Certain songs take hold in my head, sometimes old, sometimes new, for reasons which may or may not be obvious. So, I’ll write stuff about them.
1992 was not my favorite year of all time. Never mind the personal reasons, which existed. Let’s talk about the rise of Nirvana, and the ending of my dreams of the kind of rock music I loved – Elvis Costello, Marshall Crenshaw, Graham Parker, etc. – ever topping the pop charts. Oh, I know I was ridiculously naïve about that at the time, but I still held out hope until that morning after Nirvana appeared on Saturday Night Live when I saw two 13-year-old girls re-enacting every stage move Kurt Cobain and Krist Novocselic had performed. I was crestfallen.
Fortunately for my ability to watch MTV, this coincided with the dawn of a golden age of r&b, particularly in the vocal group department. En Vogue and TLC came along to make deliriously intoxicating records which mixed and matched from all sorts of musical genres – soul references, of course, and hip hop, but also metal, funk, and pop. Boyz II Men were updating New Jack Swing around the same time. In late 1992 or early 1993, I first encountered SWV’s album It’s About Time and I was hooked.
“Weak” was the third single from the album, but it’s the one that has stayed with me in the deepest way. It opens with a lightly treacly synth intro, then smoothes into a classic slow jam r&b vibe. Cheryl “Coco” Gamble takes the lead (as she usually did) and breathlessly (and with much reverb) delivers the melody before being joined in luscious harmony by Tamara “Taj” Johnson and Leanne “Lelee” Lyons on that gorgeous and rhythmically playful chorus. “I can’t figure out just what to do when the cause and cure is you.” What a great line! Then the bridge comes along and they modulate back up to the chorus after it, making it sound even more dreamy. It’s just a masterful display of arrangement skills on a pop single.

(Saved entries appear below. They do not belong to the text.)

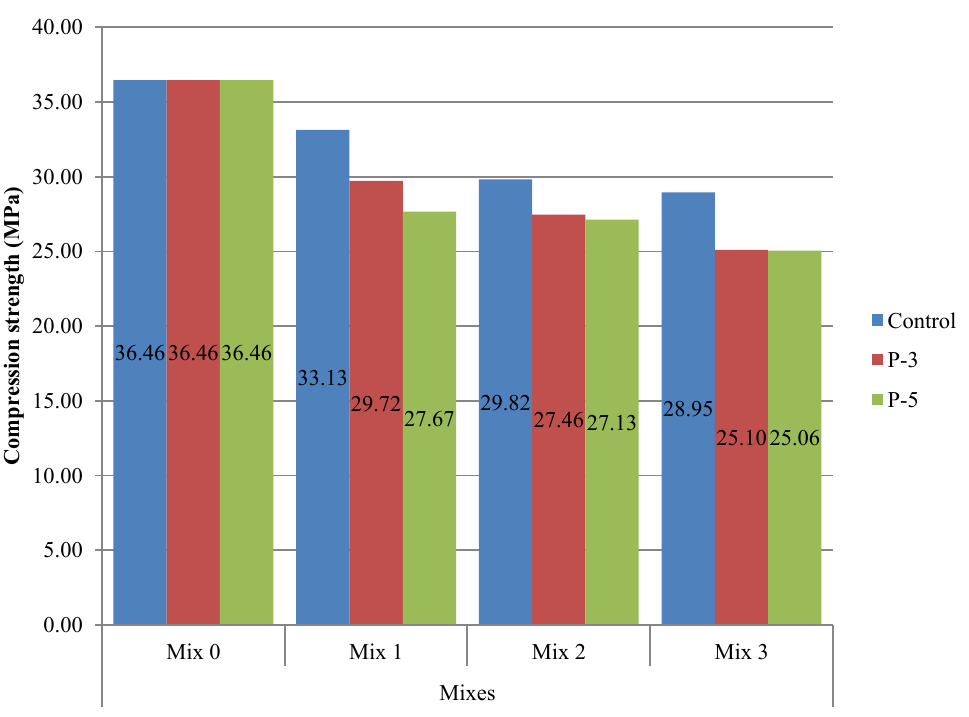
Figure 6. Compressive strength test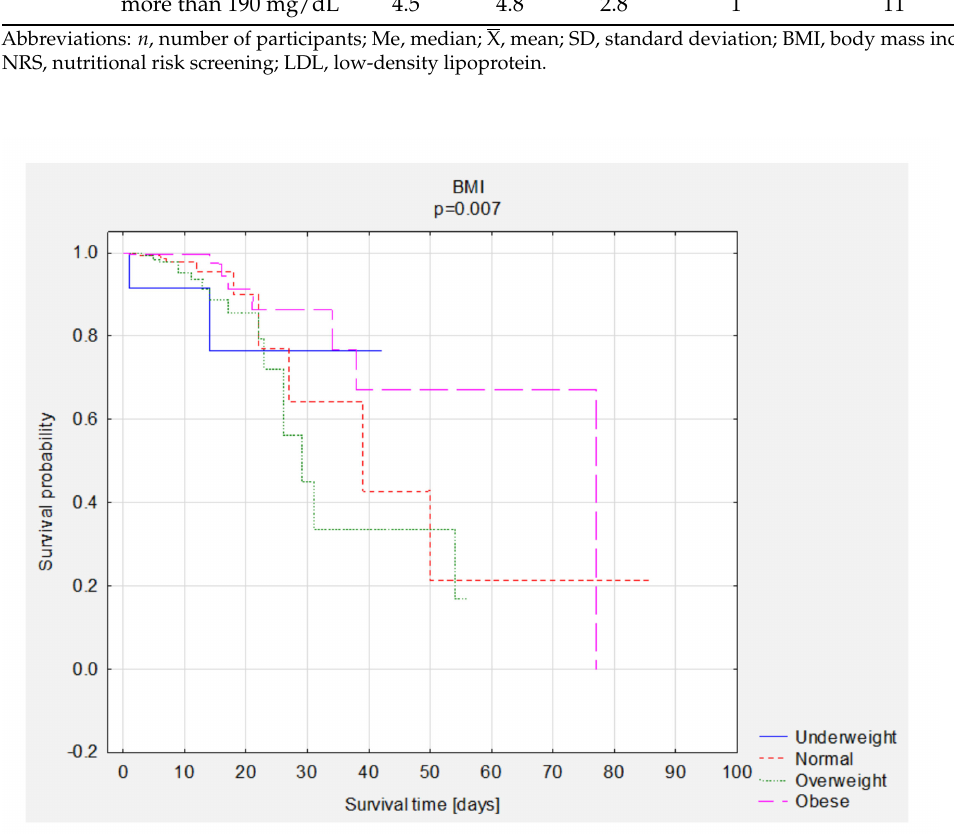
Figure 2. The comparison of survival curves according to BMI results. Abbreviations: BMI, body mass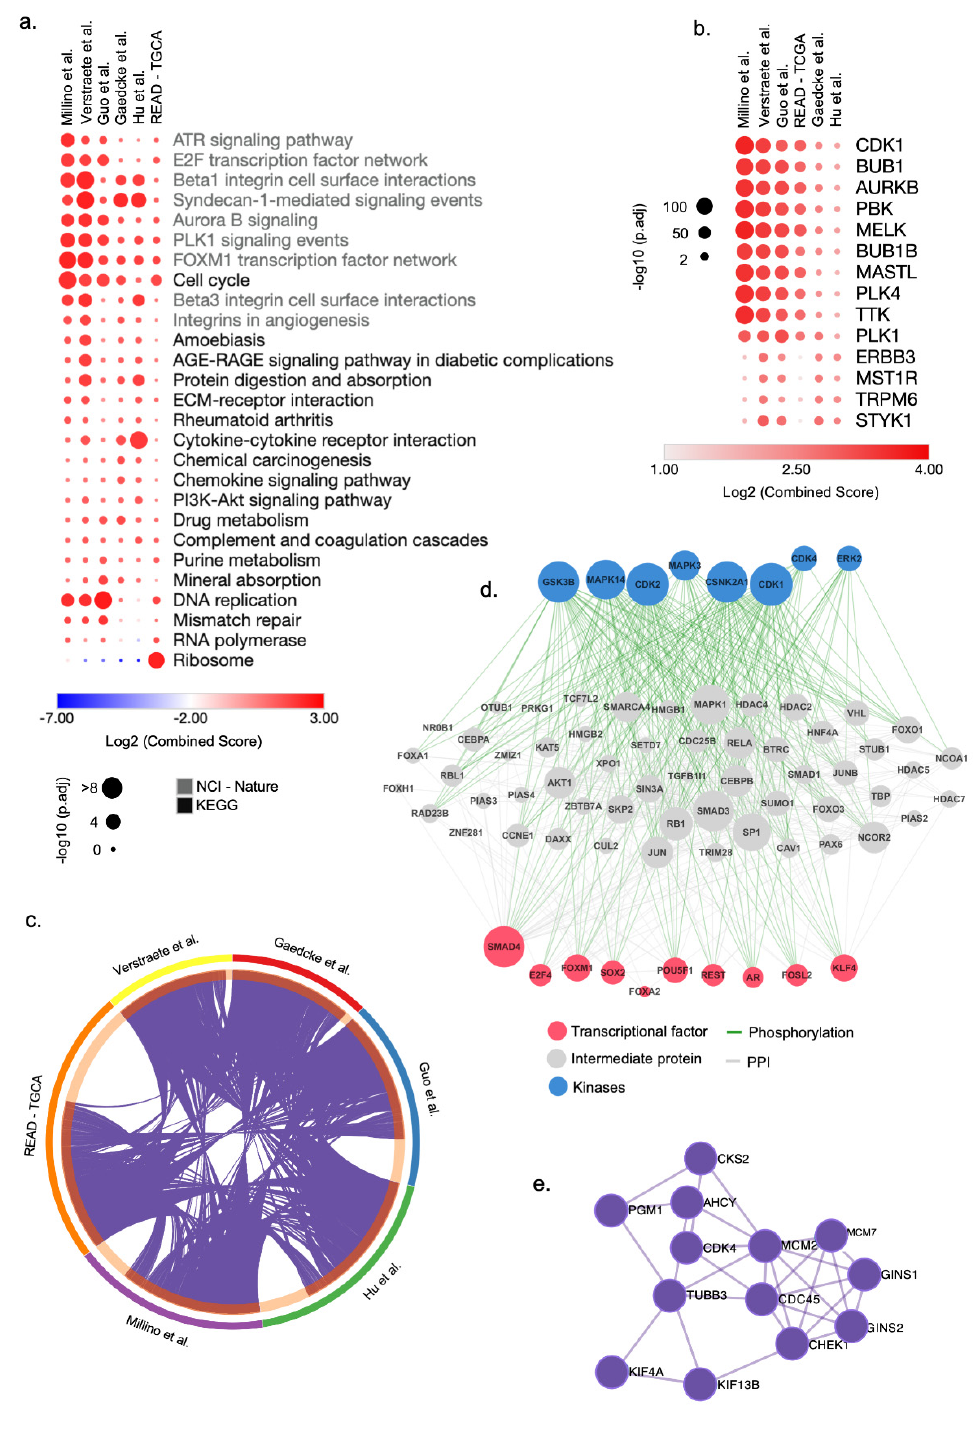
Figure 2. Integrative transcriptomic analysis reveals cell cycle genes as potential drug targets for rectal cancer (ReCa). ( a ) Top-ranked combined scores for The Kyoto Encyclopedia of Genes and Genomes (KEGG) and NCI-Nature 2016 pathway categories determined by the gene set enrichment analysis tool EnrichR [51,52]. The top five pathways for each category were included in a consensus list when satisfying the criteria of over-representation (Adjusted p -value < 0.05) in at least one signature. Columns and rows were clustered based on the Euclidean distance of log2 combined score values. ( b ) Top- ranked combined scores for kinase genes co-expressed with each ReCa signature in the ARCHS4 [76] database determined by the gene set enrichment analysis tool EnrichR [51,52]. The top five gene set enrichment terms were included in a con- sensus list when satisfying the criteria of over-representation (Adjusted p -value < 0.05) in at least one signature. Columns and rows were clustered based on Euclidean distance of log2 combined score values. ( c ) Circos plot visualization of the differentially expressed genes (DEG) that overlap among the ReCa signatures: Gaedcke et al., GSE20842 [75]; Guo et al.,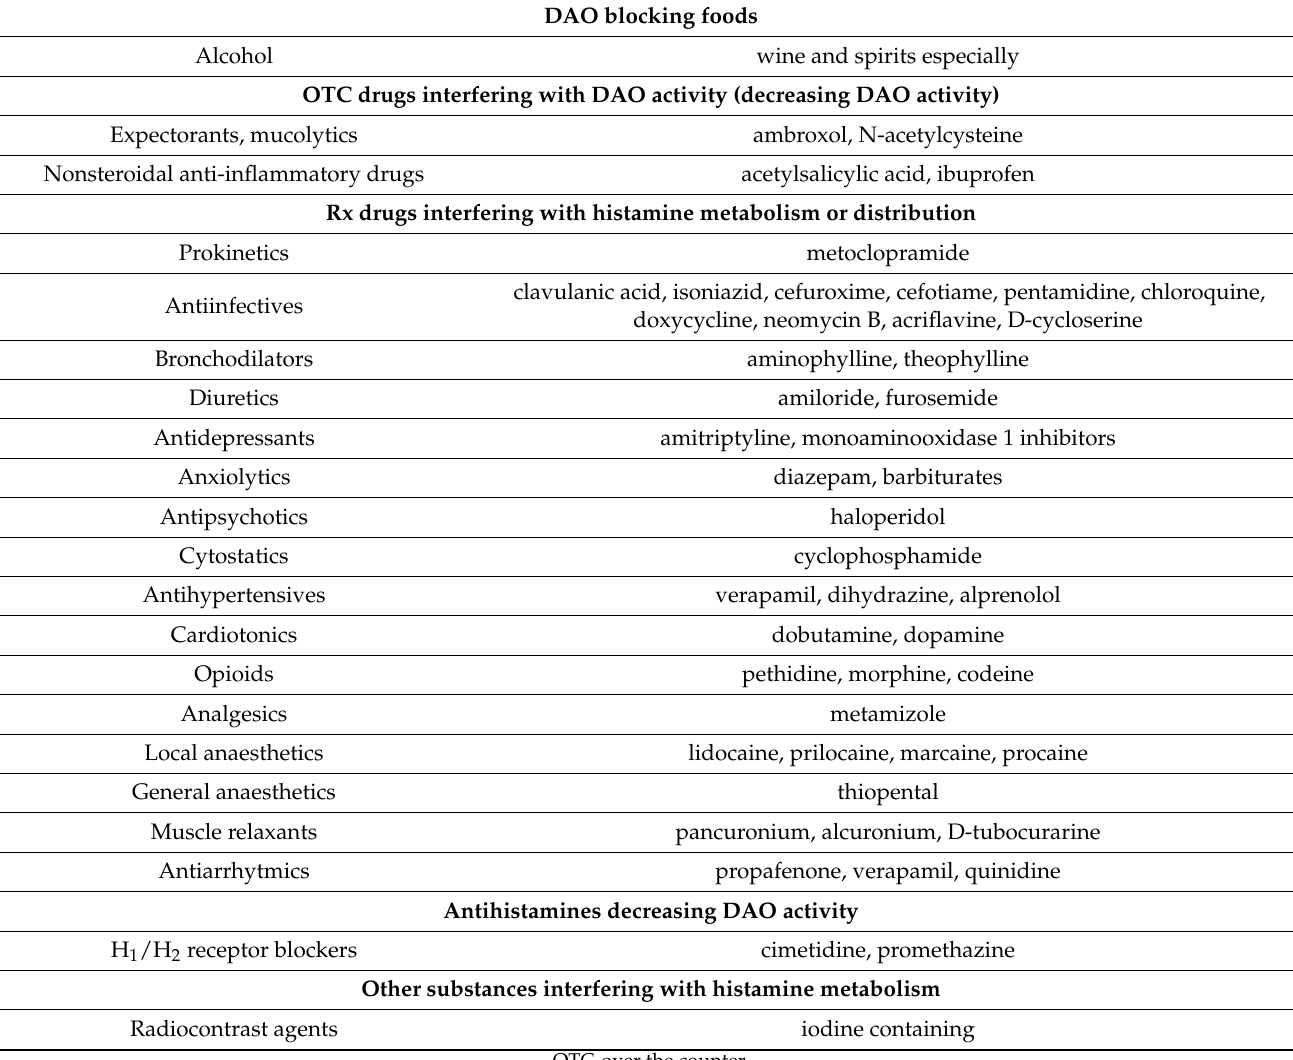
Table 2. Drugs and substances with possible effects on the metabolism and the distribution of histamine in the organism, which encompass decreasing DAO activity. Adapted according to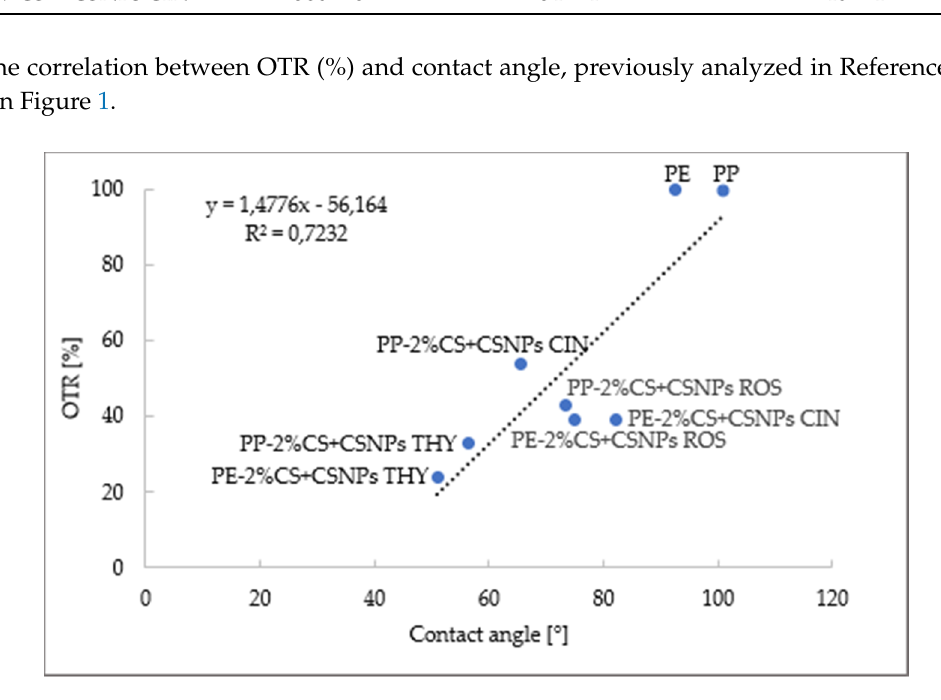
Figure 1. The correlation between contact angle and OTR.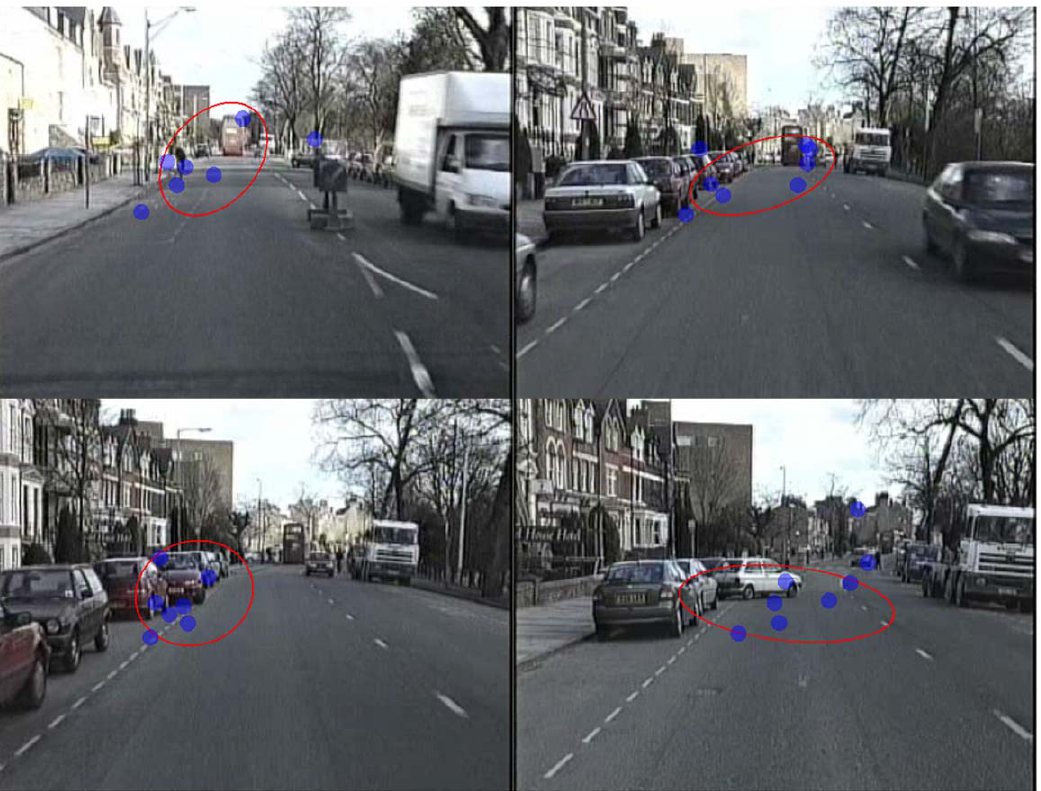
Figure 2. Novel ‘Point of Regard’ Analysis. Examples of the BCE ‘point of regard’ analysis superimposed on frames from some of the HPT films. The centre of the red ellipse represents the mean ‘point of regard’ of the controls with the spatial extent of the ellipse being one standard deviation from this centre along two principal axes, theoretically affording ‘coverage’ of approximately 67% of the ‘point of regard’ locations in a given frame. Note how the location and spatial extent of this ellipse changes with each frame of the film as the control subjects’ view is drawn to different aspects of the changing road scene. For each frame the number of patients’ points of regard (blue symbols) ‘captured’ by the ellipse can be automatically counted and compared to the expected value under the null hypothesis that the average ‘viewing area’ is the same in the two groups. Note that not all nine patients are recorded in each frame because of blinks, loss of data, and variable responses. Also, note that in the UK vehicles are driven on the left hand side of the road. See Audio/Video - S1.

I was lucky enough to see SWV in ’93, too. I signed up to review Bobby Brown that year, with Mary J. Blige scheduled to be the opening act. Blige canceled at the last minute, and SWV and TLC filled in her slot, which I enjoyed even more than the better known (at the time) star.
I loved SWV, with their jazzy chords that evoked Stevie’s style. Little did we know that they were the final chapter of a Golden Era.